In this country the press reports of functions of this kind are not sparing in their adjectives. The accounts are paid for like any other advertisement, and the rich hosts of the “new” nobility like to have value for their money just as much as do the wealthy merchants and financiers. As for the old rural nobility, they are mostly too much reduced in fortune for display at Christmas or any other time, and if they are still well off, their tastes and traditions are averse from newspaper celebrity, so that reporters have little chance of getting inside their grave old houses, still less of obtaining fees for advertisements in the shape of adulatory narratives of their religious observances.
In Seville all old customs still keep an extraordinary hold on the popular imagination. Of these one of the most curious is a religious ceremony called the “Cock’s Mass” (Misa del Gallo), which takes place on Christmas Eve. So strange is it and so archaic that at one time efforts were made to get the Pope to prohibit it; but the Franciscan Friars of the Monastery of San Buenaventura appealed to him in person; permission was given for a commission of the Brothers to perform the Cock’s Mass at the Vatican, and after hearing it for himself the Pope gave a special licence for its continuance in a slightly modified form.
San Buenaventura is the church to go to on Christmas Eve in Seville if one would hear the Cock’s Mass in its most refined form, with good singing and organ-playing; but for real local colour and a passionate fervour which overflows all the bonds of self-restraint, we must find standing-room, if we can, in the little chapel of San Antonio Abad, in the street called Alfonso XII., for this is the chosen resort of the poor, to whom their religion is as real as their daily bread.
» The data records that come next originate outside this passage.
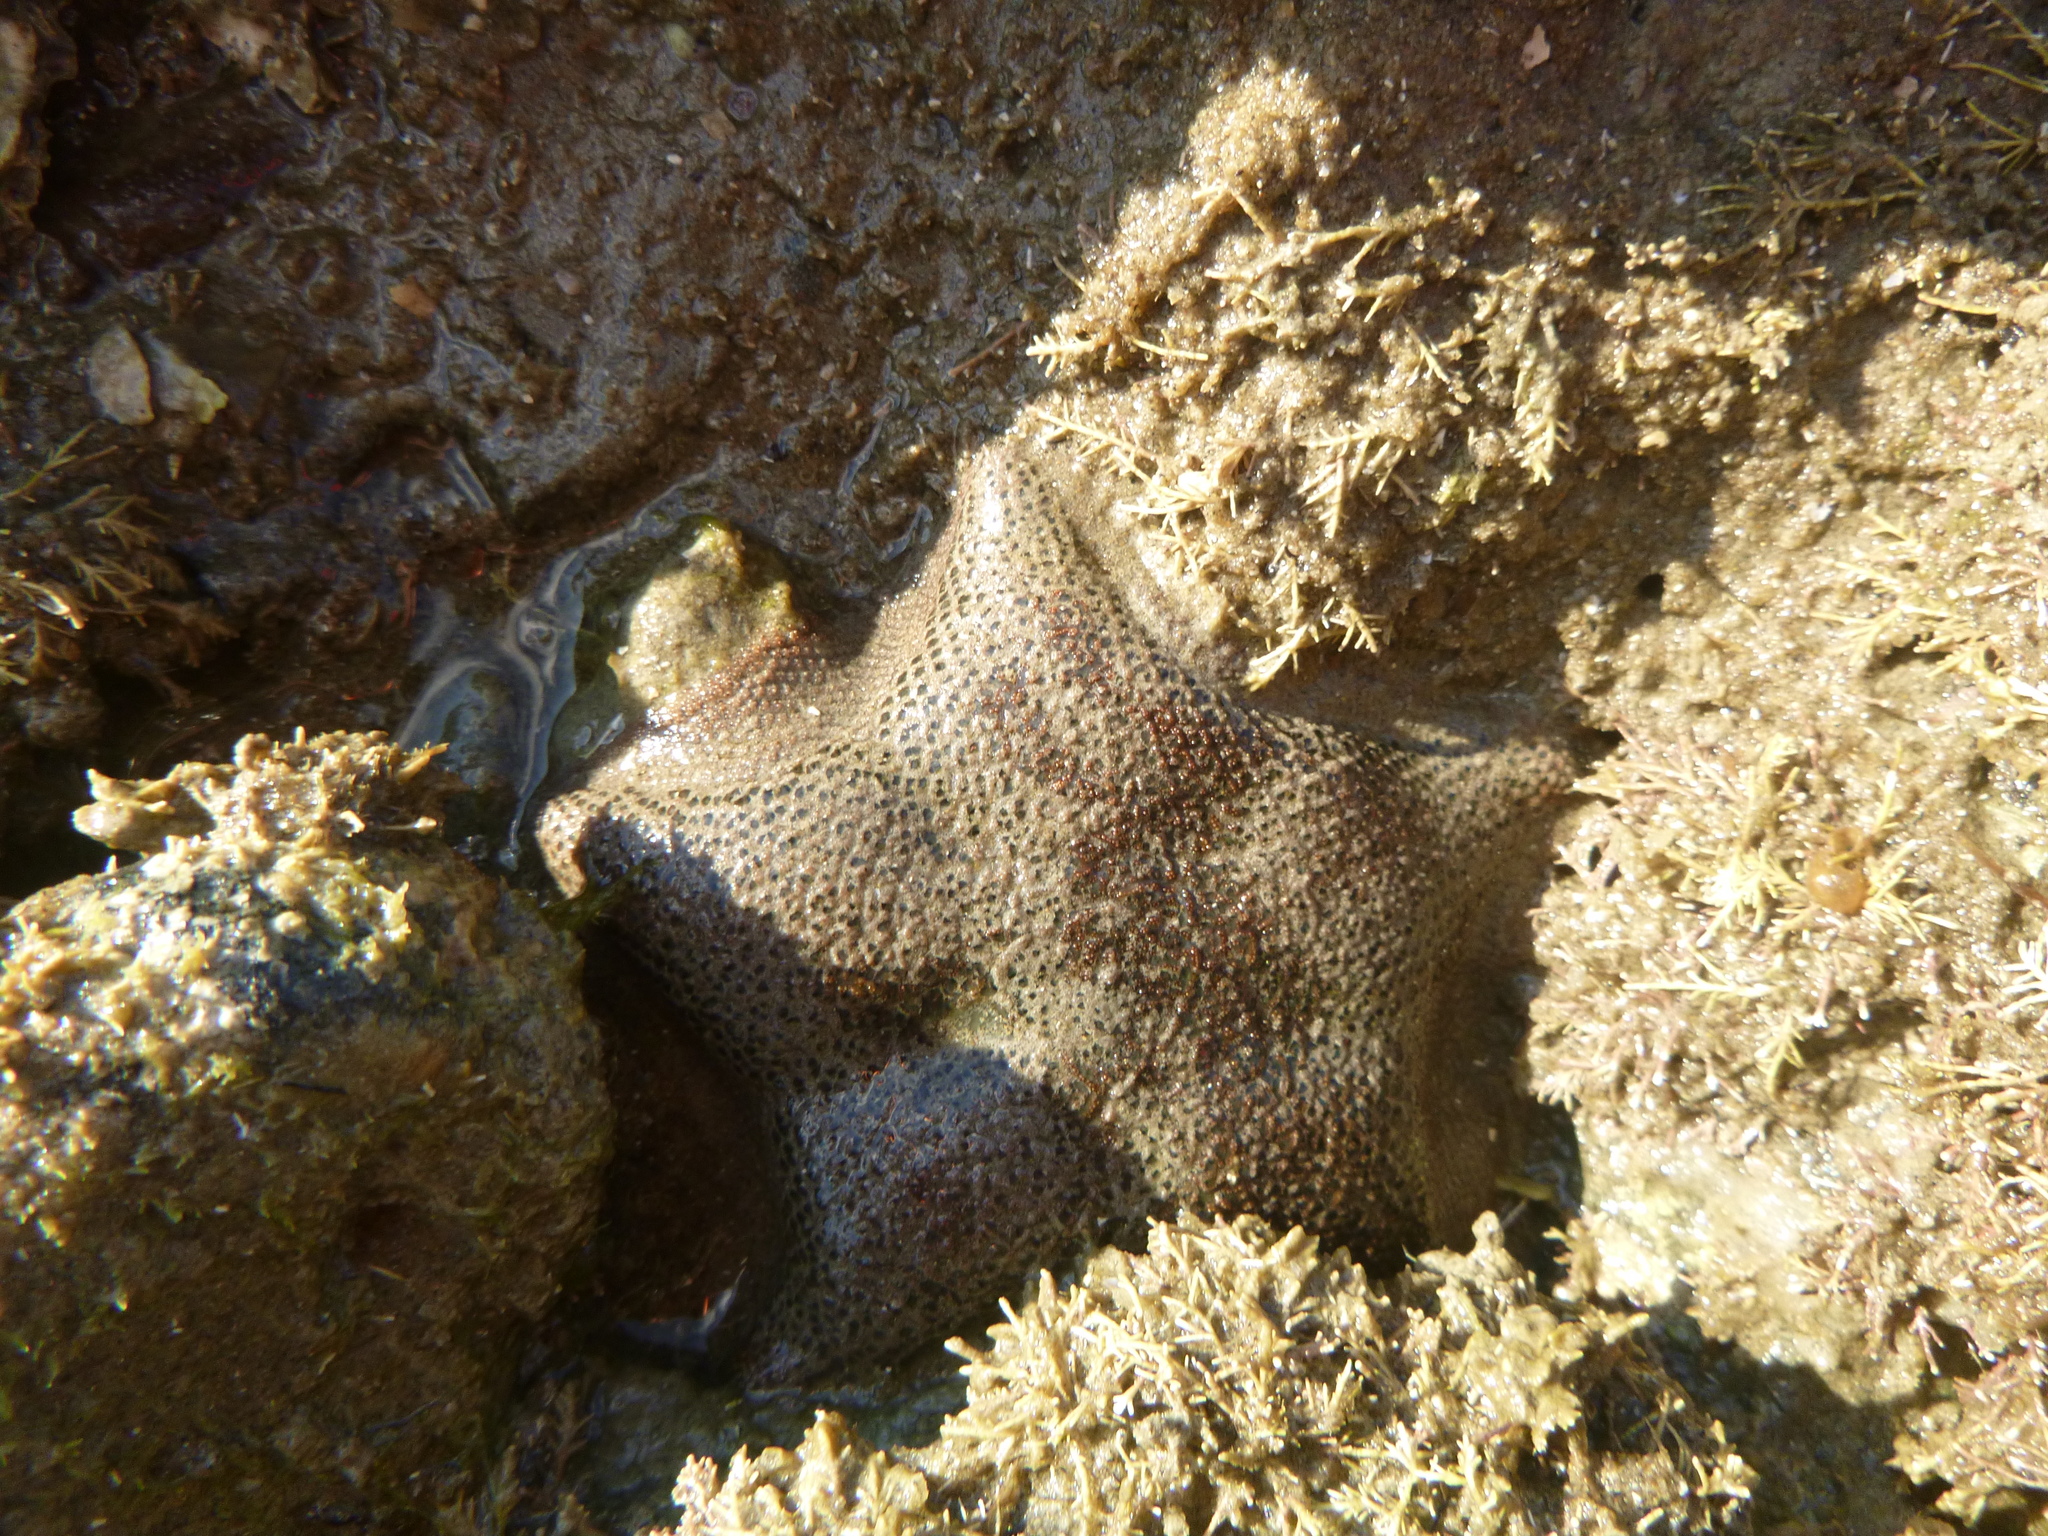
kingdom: Animalia
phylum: Echinodermata
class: Asteroidea
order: Valvatida
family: Asterinidae
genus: Patiriella
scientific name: Patiriella regularis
The Mass begins on the stroke of midnight, but hours before that the little church will be occupied by silent worshippers, who kneel on the floor praying, with their eyes fixed on the high altar. Here is displayed the Nativity, and prominent among the figures is a donkey, the pride and glory of the congregation, because it is the only life-sized model of the kind to be seen in any church in Seville.
People drop in every minute or so to look at the Nacimiento, kneel for a short time in prayer, and then go out again to meet their friends and pass the time till the Mass begins. The streets are crowded, and every café and restaurant is full, for people go from one church to another to see the different Nacimientos, and few of them will get to bed before two or three in the morning; so the system must be sustained with coffee and cakes, or wine and ham, or aguardiente and crab claws, or cold water and roasted chestnuts or acorns, according to personal taste and depth of purse.